A year later, problems began to occur. If a kid so much as walked to the corner store or biked to the playground, the police and parents were immediately alerted and false alarms resulted in fines and punishment. All deviations in routine had to be reported and planned 7 days in advance. No exceptions. It happened almost instantly, one day I had freedom and friendship, then the next day there were no children in site. The system became inaccurate, the chips hijacked. But it was too late, with no way to safely remove them, so we all just live in the shackles of fear and corruption.
We became prisoners.
I began to feel out of body, out of character. It was as if I was in a constant hazy dream. Then came the pain. It started off as a shallow unpleasantness. But when the migraines struck, I was the prisoner, quite helpless in my cage of pain. I become blinded by flashing colourful spots and crave darkness, quiet and stillness. Often the nausea overwhelms me and I find myself hunched over the toilet for hours. Pain sometimes throbs so violently around my skull that I wonder why it won’t just crack open.

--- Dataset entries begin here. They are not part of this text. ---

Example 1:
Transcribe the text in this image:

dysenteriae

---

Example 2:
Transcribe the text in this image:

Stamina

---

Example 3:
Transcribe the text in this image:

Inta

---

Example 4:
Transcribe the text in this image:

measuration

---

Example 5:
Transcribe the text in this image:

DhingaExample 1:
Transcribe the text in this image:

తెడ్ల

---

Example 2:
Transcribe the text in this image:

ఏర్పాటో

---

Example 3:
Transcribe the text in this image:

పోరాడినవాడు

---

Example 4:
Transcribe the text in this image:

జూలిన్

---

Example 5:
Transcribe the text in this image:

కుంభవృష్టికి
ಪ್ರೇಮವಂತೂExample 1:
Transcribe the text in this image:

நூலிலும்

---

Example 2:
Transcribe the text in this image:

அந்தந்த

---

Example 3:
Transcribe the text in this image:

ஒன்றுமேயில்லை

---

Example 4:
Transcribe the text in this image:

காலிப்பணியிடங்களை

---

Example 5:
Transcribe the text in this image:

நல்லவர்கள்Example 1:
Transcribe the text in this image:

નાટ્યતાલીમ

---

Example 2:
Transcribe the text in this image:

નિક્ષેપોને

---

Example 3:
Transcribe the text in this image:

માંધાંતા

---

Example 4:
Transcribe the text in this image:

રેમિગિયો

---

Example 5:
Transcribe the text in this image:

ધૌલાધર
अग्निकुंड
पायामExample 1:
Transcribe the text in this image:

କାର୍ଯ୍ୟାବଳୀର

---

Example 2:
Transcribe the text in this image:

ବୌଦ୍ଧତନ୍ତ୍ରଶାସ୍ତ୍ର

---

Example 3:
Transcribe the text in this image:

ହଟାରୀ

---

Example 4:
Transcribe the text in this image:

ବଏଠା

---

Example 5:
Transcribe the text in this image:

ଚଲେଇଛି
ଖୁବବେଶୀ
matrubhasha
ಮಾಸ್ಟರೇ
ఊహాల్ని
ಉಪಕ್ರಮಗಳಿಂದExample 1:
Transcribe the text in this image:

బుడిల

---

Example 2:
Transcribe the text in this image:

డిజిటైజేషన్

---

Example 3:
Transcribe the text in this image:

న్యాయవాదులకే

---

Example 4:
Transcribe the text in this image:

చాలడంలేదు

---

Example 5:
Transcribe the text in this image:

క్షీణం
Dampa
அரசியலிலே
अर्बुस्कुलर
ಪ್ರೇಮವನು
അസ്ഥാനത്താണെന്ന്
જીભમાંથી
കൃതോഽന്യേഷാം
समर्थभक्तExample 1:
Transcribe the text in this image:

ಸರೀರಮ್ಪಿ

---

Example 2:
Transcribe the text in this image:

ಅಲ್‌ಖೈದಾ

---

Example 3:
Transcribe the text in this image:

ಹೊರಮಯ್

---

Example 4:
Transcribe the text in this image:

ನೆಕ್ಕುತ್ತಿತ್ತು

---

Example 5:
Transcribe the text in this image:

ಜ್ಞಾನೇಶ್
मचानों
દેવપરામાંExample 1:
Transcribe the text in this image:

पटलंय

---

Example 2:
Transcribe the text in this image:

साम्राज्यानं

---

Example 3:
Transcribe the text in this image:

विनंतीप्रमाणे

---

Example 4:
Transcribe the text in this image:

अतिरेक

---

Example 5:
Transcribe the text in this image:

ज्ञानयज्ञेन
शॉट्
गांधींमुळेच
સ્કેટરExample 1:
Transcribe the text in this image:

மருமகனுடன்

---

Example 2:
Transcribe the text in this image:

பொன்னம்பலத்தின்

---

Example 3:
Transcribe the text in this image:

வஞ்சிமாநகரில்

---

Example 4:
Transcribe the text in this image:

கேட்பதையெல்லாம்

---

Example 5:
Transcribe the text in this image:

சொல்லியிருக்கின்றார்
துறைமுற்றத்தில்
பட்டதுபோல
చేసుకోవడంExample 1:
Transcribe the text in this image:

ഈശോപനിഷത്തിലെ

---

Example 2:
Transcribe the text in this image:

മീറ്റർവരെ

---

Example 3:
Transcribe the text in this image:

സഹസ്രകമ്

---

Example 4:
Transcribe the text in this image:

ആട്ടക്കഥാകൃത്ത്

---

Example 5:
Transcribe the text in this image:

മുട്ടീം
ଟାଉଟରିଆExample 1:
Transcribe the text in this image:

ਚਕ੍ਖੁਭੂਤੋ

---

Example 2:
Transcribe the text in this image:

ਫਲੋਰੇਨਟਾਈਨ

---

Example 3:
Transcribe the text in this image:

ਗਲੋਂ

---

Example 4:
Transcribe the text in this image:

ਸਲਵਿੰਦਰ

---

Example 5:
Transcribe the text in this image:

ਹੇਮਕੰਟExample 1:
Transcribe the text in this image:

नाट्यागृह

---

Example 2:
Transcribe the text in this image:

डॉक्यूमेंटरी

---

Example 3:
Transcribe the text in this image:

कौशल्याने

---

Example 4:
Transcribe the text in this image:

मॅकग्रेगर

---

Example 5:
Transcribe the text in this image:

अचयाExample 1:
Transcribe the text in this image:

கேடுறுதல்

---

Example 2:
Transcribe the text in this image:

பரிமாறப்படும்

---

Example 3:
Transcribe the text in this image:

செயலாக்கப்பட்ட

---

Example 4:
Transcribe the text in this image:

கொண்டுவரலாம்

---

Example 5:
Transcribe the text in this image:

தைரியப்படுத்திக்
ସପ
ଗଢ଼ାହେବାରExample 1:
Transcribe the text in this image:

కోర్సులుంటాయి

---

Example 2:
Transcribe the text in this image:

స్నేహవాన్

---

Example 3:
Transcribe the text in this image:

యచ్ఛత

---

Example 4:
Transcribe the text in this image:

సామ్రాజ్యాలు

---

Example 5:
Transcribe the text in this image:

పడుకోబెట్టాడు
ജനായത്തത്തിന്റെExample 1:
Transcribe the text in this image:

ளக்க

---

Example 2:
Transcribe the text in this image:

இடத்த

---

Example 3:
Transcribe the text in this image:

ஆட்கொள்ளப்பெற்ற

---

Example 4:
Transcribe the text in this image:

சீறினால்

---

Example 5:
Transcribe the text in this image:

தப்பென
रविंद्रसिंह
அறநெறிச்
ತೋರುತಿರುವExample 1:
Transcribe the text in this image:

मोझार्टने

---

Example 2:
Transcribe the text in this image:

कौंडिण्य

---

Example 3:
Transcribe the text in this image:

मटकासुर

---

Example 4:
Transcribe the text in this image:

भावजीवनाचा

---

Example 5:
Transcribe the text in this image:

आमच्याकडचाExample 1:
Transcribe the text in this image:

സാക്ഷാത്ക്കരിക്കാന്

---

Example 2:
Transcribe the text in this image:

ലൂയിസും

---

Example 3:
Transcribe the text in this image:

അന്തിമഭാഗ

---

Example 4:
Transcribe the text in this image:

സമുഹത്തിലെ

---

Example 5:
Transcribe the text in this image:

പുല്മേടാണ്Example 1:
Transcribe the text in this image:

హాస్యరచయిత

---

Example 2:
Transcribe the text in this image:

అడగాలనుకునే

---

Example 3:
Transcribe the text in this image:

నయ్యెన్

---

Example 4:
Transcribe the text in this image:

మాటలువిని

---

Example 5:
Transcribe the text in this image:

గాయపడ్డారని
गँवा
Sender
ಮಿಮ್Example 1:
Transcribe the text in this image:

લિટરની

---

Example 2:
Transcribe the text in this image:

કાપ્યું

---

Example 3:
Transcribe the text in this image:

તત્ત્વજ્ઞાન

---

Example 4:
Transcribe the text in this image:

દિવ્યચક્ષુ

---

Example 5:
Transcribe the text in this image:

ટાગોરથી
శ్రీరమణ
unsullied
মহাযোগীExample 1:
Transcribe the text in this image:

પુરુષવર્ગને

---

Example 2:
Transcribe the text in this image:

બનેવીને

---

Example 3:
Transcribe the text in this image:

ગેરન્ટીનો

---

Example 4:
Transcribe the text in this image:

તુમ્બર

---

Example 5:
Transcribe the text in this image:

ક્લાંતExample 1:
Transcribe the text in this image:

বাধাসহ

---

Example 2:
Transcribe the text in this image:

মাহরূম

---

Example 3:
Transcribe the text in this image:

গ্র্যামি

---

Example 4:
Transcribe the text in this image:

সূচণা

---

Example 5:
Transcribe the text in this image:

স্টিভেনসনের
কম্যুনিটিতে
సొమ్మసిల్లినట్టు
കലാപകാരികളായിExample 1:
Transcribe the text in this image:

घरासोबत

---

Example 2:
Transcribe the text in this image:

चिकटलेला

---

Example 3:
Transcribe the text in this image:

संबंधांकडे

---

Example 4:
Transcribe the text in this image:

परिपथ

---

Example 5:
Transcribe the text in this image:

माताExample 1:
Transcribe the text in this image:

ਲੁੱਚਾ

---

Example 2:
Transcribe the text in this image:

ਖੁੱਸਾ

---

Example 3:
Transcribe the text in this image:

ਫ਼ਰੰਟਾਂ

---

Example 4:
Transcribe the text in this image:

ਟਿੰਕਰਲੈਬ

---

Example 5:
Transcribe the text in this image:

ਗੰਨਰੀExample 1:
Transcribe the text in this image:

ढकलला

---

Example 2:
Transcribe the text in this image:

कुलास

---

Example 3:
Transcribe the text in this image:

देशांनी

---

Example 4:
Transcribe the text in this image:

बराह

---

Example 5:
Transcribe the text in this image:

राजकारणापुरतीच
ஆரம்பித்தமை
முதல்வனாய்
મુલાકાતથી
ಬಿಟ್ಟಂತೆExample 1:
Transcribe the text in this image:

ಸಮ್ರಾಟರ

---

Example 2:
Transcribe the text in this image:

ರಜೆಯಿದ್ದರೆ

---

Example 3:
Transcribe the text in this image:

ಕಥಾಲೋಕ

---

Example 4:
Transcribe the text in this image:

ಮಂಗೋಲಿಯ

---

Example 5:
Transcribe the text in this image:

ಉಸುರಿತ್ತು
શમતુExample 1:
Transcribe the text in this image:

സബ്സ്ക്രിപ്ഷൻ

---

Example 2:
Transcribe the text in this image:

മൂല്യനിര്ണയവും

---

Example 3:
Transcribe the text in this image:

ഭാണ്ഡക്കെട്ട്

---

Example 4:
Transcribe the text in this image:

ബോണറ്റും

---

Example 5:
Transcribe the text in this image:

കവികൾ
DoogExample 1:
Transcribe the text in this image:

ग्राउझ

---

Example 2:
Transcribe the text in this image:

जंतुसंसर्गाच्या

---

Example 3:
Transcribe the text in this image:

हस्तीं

I’d heard stories of kids that try to gouge their chips out, found bled to death by their parents. And sometimes, I consider it. When I look in the mirror, my complexion ashen, I truly consider it.
I roll out of bed and draw back the curtains, my head becoming heavy with the sudden movement. In the half-light of the morning, the street is eerie. The sky is empty, no birds nor clouds. Even the silver line of sunlight feels cold against my skin. The houses sit identical, rot and mould crawling up their paint flecking walls. I turn and watch my mother lull in her sleep. Useless. She had taken my life away from me. The day my Vigilan was implanted, she took me for ice cream while my head was still throbbing. She beamed proudly at me like she was some sacred protector. Oblivious bitch, she still has no clue the pain she has caused me. Her love for me was a lethal mix of ambition and fear, to produce the perfect daughter. In the space that should be filled with her love- at my foundations, keeping me a loft- there is a void so black no light can penetrate it. Yesterday, she told me that my bitterness towards her is an extension of my vanity. So, I decided that I have had enough of her feeble obliviousness.
I can feel the throbbing of my own eyes, in time with my pounding heartbeat. They say “there is nothing to fear but fear itself” but in a world as twisted as ours this is simply not true. I want answers. I want solutions. I want to rebel. To hell with my mother, I am not going to live like this. I pull my duffle bag out from the wardrobe, hoist it over my shoulder, and pad softly across the bedroom and out the door. Never to turn back again.